Crowded shopping malls, fully booked airplanes, daycare; these places are hot-beds for spreading illness. The frequent and close-knit nature of human interactions only helps disease to hop from person to person. How we behave when we are sick (staying home from work) or how we behave towards others who are sick (running away) affects the spread of disease by changing how often and with whom we interact. Interestingly, such changes in individual behaviour can also change the social structure of entire communities to reduce disease transmission, according to a new study by Nathalie Stroeymeyt from the University of Lausanne, Switzerland and colleagues.
Before you ask, no, Stroeymeyt and her co-workers did not go around experimentally infecting human societies to reach their conclusion. Instead, the researchers used the highly social garden ant as their species of choice. Humans are very similar to group-living animals like ants or bees when it comes to social organization. We come in frequent contact to communicate with each other and we should reduce this contact when sick. Also, like humans, ants live together in structured societies where everyone has a job. Foragers leave the colony to find food; nurses stay in the colony to care for the brood; and the queen – who produces all the offspring – is the most important ant in the colony. The queen cannot get sick.
Stroeymeyt's team assessed how ant colonies reacted to a spreading disease using a nifty research tool called social network analysis. They attached very small ID codes to each ant, returned them to the colony and followed them for 24 hours. Then, they used software to visualize and analyse the network of ant interactions. The team found that healthy, uninfected ant colonies are structured to prevent disease transmission in the first place. For instance, forager ants, who are more likely to pick up pathogens while roaming outside, had less contact with ants inside the colony. The colonies were also very ‘modular’, meaning the ants tended to congregate together and mainly interact with other ants in job-specific cliques.

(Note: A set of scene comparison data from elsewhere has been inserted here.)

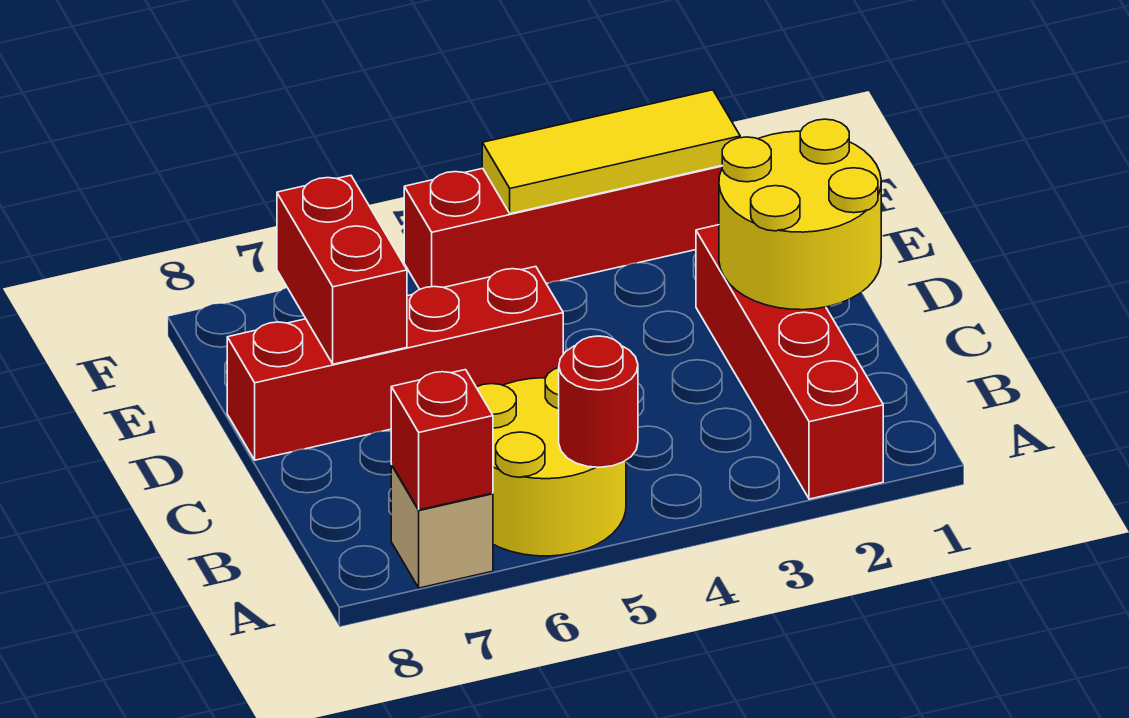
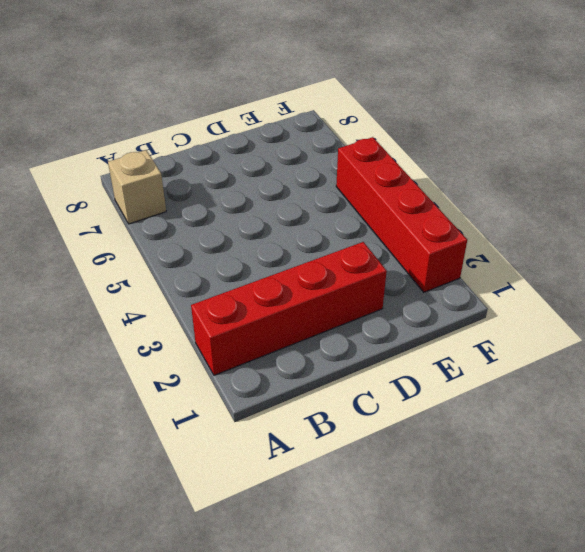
none -> yellow 2x2 round brick [476,368,626,556]
none -> red 1x4 brick [227,267,563,460]

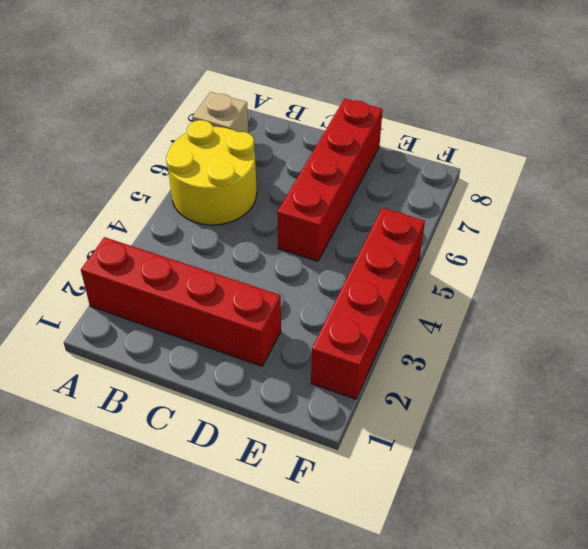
none -> red 1x1 round brick [559,336,638,467]
none -> red 1x1 brick [391,370,493,510]

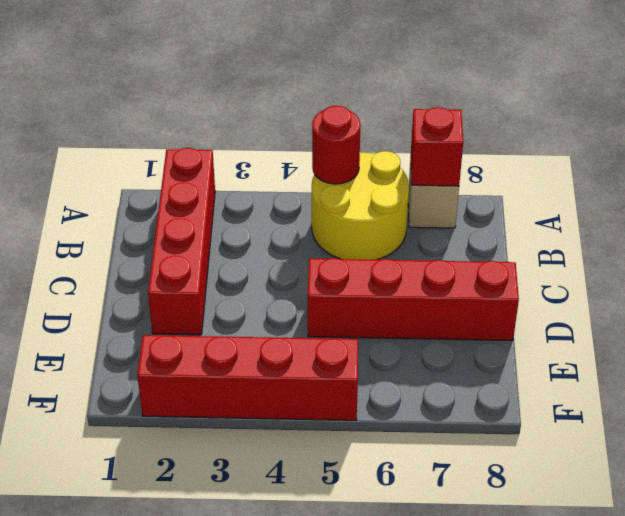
none -> yellow 2x2 round brick [719,119,881,310]
none -> red 1x2 brick [277,175,407,364]

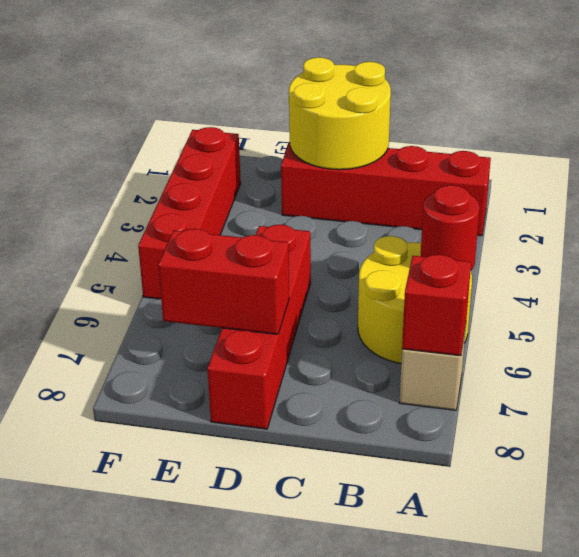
none -> yellow 1x3 tile [482,90,740,214]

Next, the researchers infected some ants to see how the colony responded to a disease outbreak. They dusted 10% of the foragers from each colony with fungal spores to make the ants sick. With the colony on the cusp of an epidemic, the structure shifted to reduce pathogen exposure: the ant cliques became even more tightly aggregated and the groups moved further apart. The ants never lost sight of their goal to save the queen and protect the brood. Infected foragers distanced themselves from the others and spent more time outside the colony. Nurses also moved the brood deeper into the nest, reducing contact with the infected foragers. This new anti-infection social organization reduced spore transfer to the nurses and the queen. And, when the researchers tracked the ants’ survival for 9 days after the infection, they found that more foragers than nurses perished, but the queen never died.
We tend not to think that ants have many similarities with humans, but Stroeymeyt's findings give us insight into the spread of disease in complex social groups. We can all identify with how the ants changed their behaviour in a time of sickness. The researchers show that such changes are reflected in the social network of an entire community, which reduced the spread of disease and protected valuable members of the population. Long live the queen!